Each line below should be repeated exactly, but no picture should be carried over.

==*==

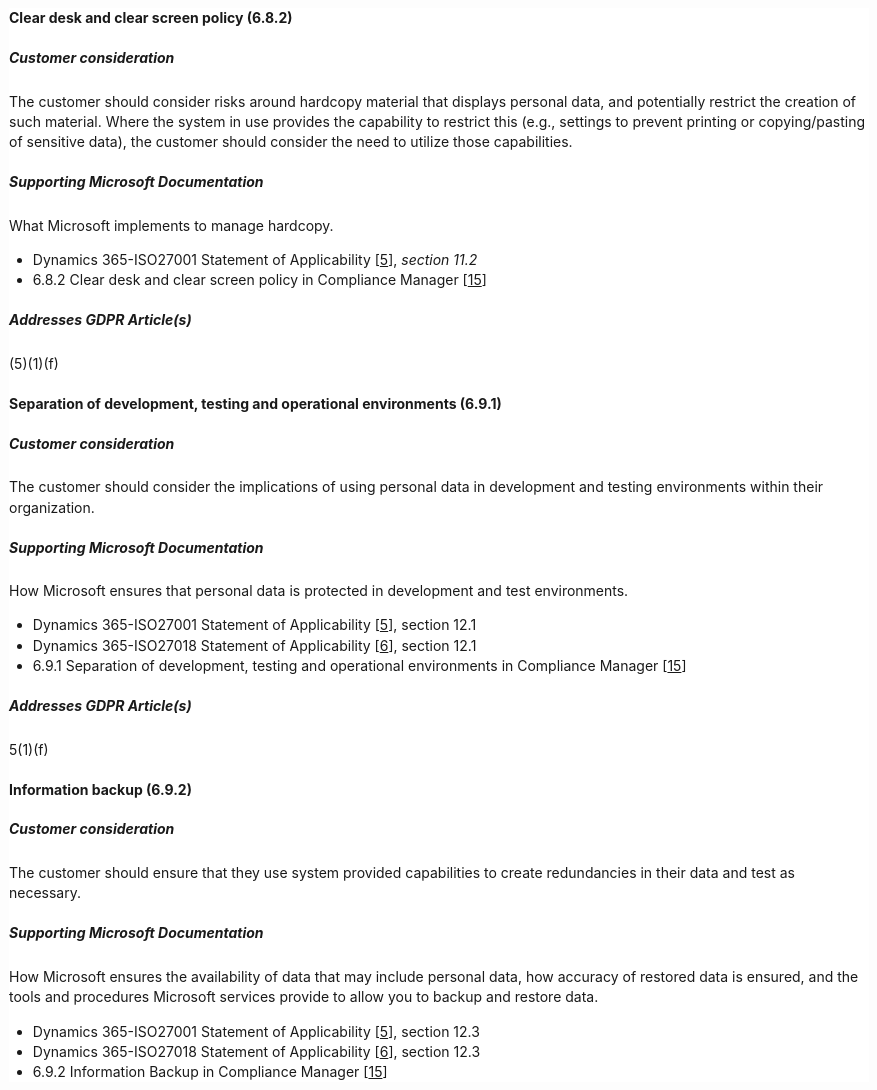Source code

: #### Clear desk and clear screen policy (6.8.2)

##### Customer consideration

The customer should consider risks around hardcopy material that displays personal data, and potentially restrict the creation of such material. Where the system in use provides the capability to restrict this (e.g., settings to prevent printing or copying/pasting of sensitive data), the customer should consider the need to utilize those capabilities.

##### Supporting Microsoft Documentation

What Microsoft implements to manage hardcopy.

- Dynamics 365-ISO27001 Statement of Applicability [[5](gdpr-arc-Dynamics365.md#5)], *section 11.2*
- 6.8.2 Clear desk and clear screen policy in Compliance Manager [[15](gdpr-arc-Dynamics365.md#15)]

##### Addresses GDPR Article(s)

(5)(1)(f)

#### Separation of development, testing and operational environments (6.9.1)

##### Customer consideration

The customer should consider the implications of using personal data in development and testing environments within their organization.

##### Supporting Microsoft Documentation

How Microsoft ensures that personal data is protected in development and test environments.

- Dynamics 365-ISO27001 Statement of Applicability [[5](gdpr-arc-Dynamics365.md#5)], section 12.1
- Dynamics 365-ISO27018 Statement of Applicability [[6](gdpr-arc-Dynamics365.md#6)], section 12.1
- 6.9.1 Separation of development, testing and operational environments in Compliance Manager [[15](gdpr-arc-Dynamics365.md#15)]

##### Addresses GDPR Article(s)

5(1)(f)

#### Information backup (6.9.2)

##### Customer consideration

The customer should ensure that they use system provided capabilities to create redundancies in their data and test as necessary.

##### Supporting Microsoft Documentation

How Microsoft ensures the availability of data that may include personal data, how accuracy of restored data is ensured, and the tools and procedures Microsoft services provide to allow you to backup and restore data.

- Dynamics 365-ISO27001 Statement of Applicability [[5](gdpr-arc-Dynamics365.md#5)], section 12.3
- Dynamics 365-ISO27018 Statement of Applicability [[6](gdpr-arc-Dynamics365.md#6)], section 12.3
- 6.9.2 Information Backup in Compliance Manager [[15](gdpr-arc-Dynamics365.md#15)]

==*==

**Exercise solution:**
Source code

: #### Clear desk and clear screen policy (6.8.2)

##### Customer consideration

The customer should consider risks around hardcopy material that displays personal data, and potentially restrict the creation of such material. Where the system in use provides the capability to restrict this (e.g., settings to prevent printing or copying/pasting of sensitive data), the customer should consider the need to utilize those capabilities.

##### Supporting Microsoft Documentation

What Microsoft implements to manage hardcopy.

- Dynamics 365-ISO27001 Statement of Applicability [[5](gdpr-arc-Dynamics365.md#5)], *section 11.2*
- 6.8.2 Clear desk and clear screen policy in Compliance Manager [[15](gdpr-arc-Dynamics365.md#15)]

##### Addresses GDPR Article(s)

(5)(1)(f)

#### Separation of development, testing and operational environments (6.9.1)

##### Customer consideration

The customer should consider the implications of using personal data in development and testing environments within their organization.

##### Supporting Microsoft Documentation

How Microsoft ensures that personal data is protected in development and test environments.

- Dynamics 365-ISO27001 Statement of Applicability [[5](gdpr-arc-Dynamics365.md#5)], section 12.1
- Dynamics 365-ISO27018 Statement of Applicability [[6](gdpr-arc-Dynamics365.md#6)], section 12.1
- 6.9.1 Separation of development, testing and operational environments in Compliance Manager [[15](gdpr-arc-Dynamics365.md#15)]

##### Addresses GDPR Article(s)

5(1)(f)

#### Information backup (6.9.2)

##### Customer consideration

The customer should ensure that they use system provided capabilities to create redundancies in their data and test as necessary.

##### Supporting Microsoft Documentation

How Microsoft ensures the availability of data that may include personal data, how accuracy of restored data is ensured, and the tools and procedures Microsoft services provide to allow you to backup and restore data.

- Dynamics 365-ISO27001 Statement of Applicability [[5](gdpr-arc-Dynamics365.md#5)], section 12.3
- Dynamics 365-ISO27018 Statement of Applicability [[6](gdpr-arc-Dynamics365.md#6)], section 12.3
- 6.9.2 Information Backup in Compliance Manager [[15](gdpr-arc-Dynamics365.md#15)]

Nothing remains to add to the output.